■ **What to do**
Nothing in the entries should change; repeat them exactly.

■ **Entries provided**
---------------

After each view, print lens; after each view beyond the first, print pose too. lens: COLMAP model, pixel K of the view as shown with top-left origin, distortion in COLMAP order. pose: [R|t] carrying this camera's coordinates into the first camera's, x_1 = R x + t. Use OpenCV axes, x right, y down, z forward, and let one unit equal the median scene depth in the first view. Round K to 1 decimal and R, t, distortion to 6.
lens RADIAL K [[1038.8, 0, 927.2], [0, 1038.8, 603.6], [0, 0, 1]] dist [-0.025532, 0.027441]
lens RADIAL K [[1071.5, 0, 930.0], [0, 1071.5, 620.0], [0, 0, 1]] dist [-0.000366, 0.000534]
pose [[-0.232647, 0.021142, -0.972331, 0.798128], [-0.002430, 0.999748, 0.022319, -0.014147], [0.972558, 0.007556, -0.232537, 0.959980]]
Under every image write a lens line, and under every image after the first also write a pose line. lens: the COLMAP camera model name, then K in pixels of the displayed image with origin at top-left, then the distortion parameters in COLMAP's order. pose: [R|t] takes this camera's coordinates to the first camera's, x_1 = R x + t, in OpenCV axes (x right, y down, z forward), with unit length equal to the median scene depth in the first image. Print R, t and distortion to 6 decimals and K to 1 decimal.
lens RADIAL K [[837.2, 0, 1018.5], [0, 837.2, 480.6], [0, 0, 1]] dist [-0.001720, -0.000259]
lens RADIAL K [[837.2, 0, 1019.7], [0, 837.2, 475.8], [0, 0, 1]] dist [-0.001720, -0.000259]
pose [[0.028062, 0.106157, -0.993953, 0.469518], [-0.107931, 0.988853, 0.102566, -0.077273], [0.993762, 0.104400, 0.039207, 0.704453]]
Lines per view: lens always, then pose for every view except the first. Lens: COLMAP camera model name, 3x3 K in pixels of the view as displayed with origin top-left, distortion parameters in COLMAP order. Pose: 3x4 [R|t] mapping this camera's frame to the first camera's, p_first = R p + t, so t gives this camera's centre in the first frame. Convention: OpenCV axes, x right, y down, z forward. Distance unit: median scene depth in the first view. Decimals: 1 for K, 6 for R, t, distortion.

---------------

■ **Output of the exercise**
After each view, print lens; after each view beyond the first, print pose too. lens: COLMAP model, pixel K of the view as shown with top-left origin, distortion in COLMAP order. pose: [R|t] carrying this camera's coordinates into the first camera's, x_1 = R x + t. Use OpenCV axes, x right, y down, z forward, and let one unit equal the median scene depth in the first view. Round K to 1 decimal and R, t, distortion to 6.
lens RADIAL K [[1038.8, 0, 927.2], [0, 1038.8, 603.6], [0, 0, 1]] dist [-0.025532, 0.027441]
lens RADIAL K [[1071.5, 0, 930.0], [0, 1071.5, 620.0], [0, 0, 1]] dist [-0.000366, 0.000534]
pose [[-0.232647, 0.021142, -0.972331, 0.798128], [-0.002430, 0.999748, 0.022319, -0.014147], [0.972558, 0.007556, -0.232537, 0.959980]]
Under every image write a lens line, and under every image after the first also write a pose line. lens: the COLMAP camera model name, then K in pixels of the displayed image with origin at top-left, then the distortion parameters in COLMAP's order. pose: [R|t] takes this camera's coordinates to the first camera's, x_1 = R x + t, in OpenCV axes (x right, y down, z forward), with unit length equal to the median scene depth in the first image. Print R, t and distortion to 6 decimals and K to 1 decimal.
lens RADIAL K [[837.2, 0, 1018.5], [0, 837.2, 480.6], [0, 0, 1]] dist [-0.001720, -0.000259]
lens RADIAL K [[837.2, 0, 1019.7], [0, 837.2, 475.8], [0, 0, 1]] dist [-0.001720, -0.000259]
pose [[0.028062, 0.106157, -0.993953, 0.469518], [-0.107931, 0.988853, 0.102566, -0.077273], [0.993762, 0.104400, 0.039207, 0.704453]]
Lines per view: lens always, then pose for every view except the first. Lens: COLMAP camera model name, 3x3 K in pixels of the view as displayed with origin top-left, distortion parameters in COLMAP order. Pose: 3x4 [R|t] mapping this camera's frame to the first camera's, p_first = R p + t, so t gives this camera's centre in the first frame. Convention: OpenCV axes, x right, y down, z forward. Distance unit: median scene depth in the first view. Decimals: 1 for K, 6 for R, t, distortion.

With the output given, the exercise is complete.